Naively, we could just give each label (one per item and language) a cache key,
and put it into memcached. I'm not sure this would improve performance much, and
it would mean massive overhead to memcached; also, putting *all* labels into
memcached would likely swamp it (we have in the order of 100 million labels and
descriptions).

We could put all "terms" for a given entity under one cache key, shared between
wikis.But then we'd still be moving a lot of pointless data around. Or we could
group using some hashing mechanism. But then we would not be able to take
advantage of the fact that some items are used a lot more often than others.

I'd like a good mechanism to cache just the 1000 or so most used labels,
preferably locally in the accelerator cache. Would it be possible to make a
"compartment" with LRU semantics in our caching infrastructure? As far as I
know, all of a memcached server, or all of an APC instance, acts as a single LRU
cache.

In order to make it less likely for rarely used labels to hog the cache, I can
think of two strategies:

1) Use a low expiry time. If set to 1 hour, only stuff accessed every hour stays
in the cache.

2) Use randomized writing: put things into the cache only 1/3 of the time; this
makes it more likely for frequently used labels to get into the cache... I'm no
good at probabilities and statistics, but I'd love to discuss this option with
someone who can actually calculate how well this might work.


So, which strategy should we use? We have:

* Full item data from external store + memcached
* Individual simple database queries, no cache
* DB query + memcached, low duration, one key per label
* DB query + memcached, randomized, one key per label
* Group cache entries by item (similar to caching full entities)
* ...

Are there other options, or other aspects that should be considered? Which
strategy would you recommend?

-- daniel

_______________________________________________
Wikitech-l mailing list
[hidden email]
https://lists.wikimedia.org/mailman/listinfo/wikitech-l
Reply | Threaded
Open this post in threaded view
|

Re: Efficient caching of large data sets for wikidata

Aaron Schulz
A few things to note:

* APC is not LRU, it just detects expired items on get() and clears everything when full (https://groups.drupal.org/node/397938)
* APC has a low max keys config on production, so using key-per-item would require that to change
* Implementing LRU groups for BagOStuff would require heavy CAS use and would definitely be bad over the wire (and not great locally either)

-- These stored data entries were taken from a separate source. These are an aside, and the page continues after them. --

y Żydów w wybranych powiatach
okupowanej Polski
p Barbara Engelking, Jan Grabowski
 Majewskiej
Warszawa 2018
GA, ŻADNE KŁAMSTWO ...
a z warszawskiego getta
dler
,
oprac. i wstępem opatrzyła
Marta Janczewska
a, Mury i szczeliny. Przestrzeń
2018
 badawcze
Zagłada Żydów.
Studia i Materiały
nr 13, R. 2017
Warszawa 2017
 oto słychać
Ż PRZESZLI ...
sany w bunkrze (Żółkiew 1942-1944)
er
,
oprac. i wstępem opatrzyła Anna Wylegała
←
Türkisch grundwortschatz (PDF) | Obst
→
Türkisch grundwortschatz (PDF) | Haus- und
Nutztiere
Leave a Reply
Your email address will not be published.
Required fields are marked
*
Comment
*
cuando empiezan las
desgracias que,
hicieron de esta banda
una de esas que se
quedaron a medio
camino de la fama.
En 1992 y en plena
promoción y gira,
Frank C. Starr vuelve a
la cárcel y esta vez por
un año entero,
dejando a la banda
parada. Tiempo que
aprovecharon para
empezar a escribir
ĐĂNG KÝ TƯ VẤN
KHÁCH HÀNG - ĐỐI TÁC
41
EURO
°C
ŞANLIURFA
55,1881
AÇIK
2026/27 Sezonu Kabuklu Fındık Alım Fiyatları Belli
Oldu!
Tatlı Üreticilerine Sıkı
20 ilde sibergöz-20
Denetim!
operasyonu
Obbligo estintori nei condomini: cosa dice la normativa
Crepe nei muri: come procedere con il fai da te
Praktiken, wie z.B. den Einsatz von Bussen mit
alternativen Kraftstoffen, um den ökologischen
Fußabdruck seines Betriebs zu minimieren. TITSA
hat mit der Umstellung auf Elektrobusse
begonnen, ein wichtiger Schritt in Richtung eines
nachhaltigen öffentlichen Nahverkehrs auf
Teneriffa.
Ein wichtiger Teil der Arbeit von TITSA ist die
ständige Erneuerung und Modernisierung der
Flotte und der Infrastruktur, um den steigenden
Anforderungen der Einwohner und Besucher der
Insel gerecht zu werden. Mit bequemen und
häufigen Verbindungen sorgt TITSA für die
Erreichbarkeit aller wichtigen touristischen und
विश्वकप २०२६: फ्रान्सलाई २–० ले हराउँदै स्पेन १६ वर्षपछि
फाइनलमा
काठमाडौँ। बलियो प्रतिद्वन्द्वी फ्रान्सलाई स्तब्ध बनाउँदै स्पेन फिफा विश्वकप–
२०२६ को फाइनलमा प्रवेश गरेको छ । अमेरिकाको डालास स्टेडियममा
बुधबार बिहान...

Just how high is the label traffic/queries? Do we profile this?

If it is super high, I'd suggest the following as a possibility:
a) Install a tiny redis instance on each app server.
b) Have a sorted set in redis containing (label key => score) and individual redis keys for label strings (with label keys). Label keys would be like P33-en. The sorted set and string values would use a common key prefix in redis. The sorted-set key would mention the max size.
c) Cache get() method would use the normal redis GET method. Once every 10 times it could send a Lua command to bump the label key's score in the sorted-set (ZSCORE) to that of the highest score +1 (find via ZRANGE key -1 -1 WITHSCORES).
d) Cache set() method would be a no-op except once every 10 times. When it does anything, it would send a Lua command to remove the lowest scored key if there is no room (ZREMRANGEBYRANK key 0 1) and in any case add the label key with a score equal to the highest score + 1. It would also add the value in the separate key for that value with a TTL (likewise deleting it on eviction). The sorted-set TTL would be set to max(current TTL, new value TTL).
e) Cache misses would fetch from the DB rather than text store

If high traffic causes flooding, the "10" number can be tweaked (or eliminated) or the "highest rank + 1" logic could be tweaked to insert new labels with a score that's better than only 3/8 of the stuff rather than all of it (borrowing from MySQL). The above method just uses O(logN) redis stuff.

Such a thing could probably be useful for at least a few more use cases I'd bet.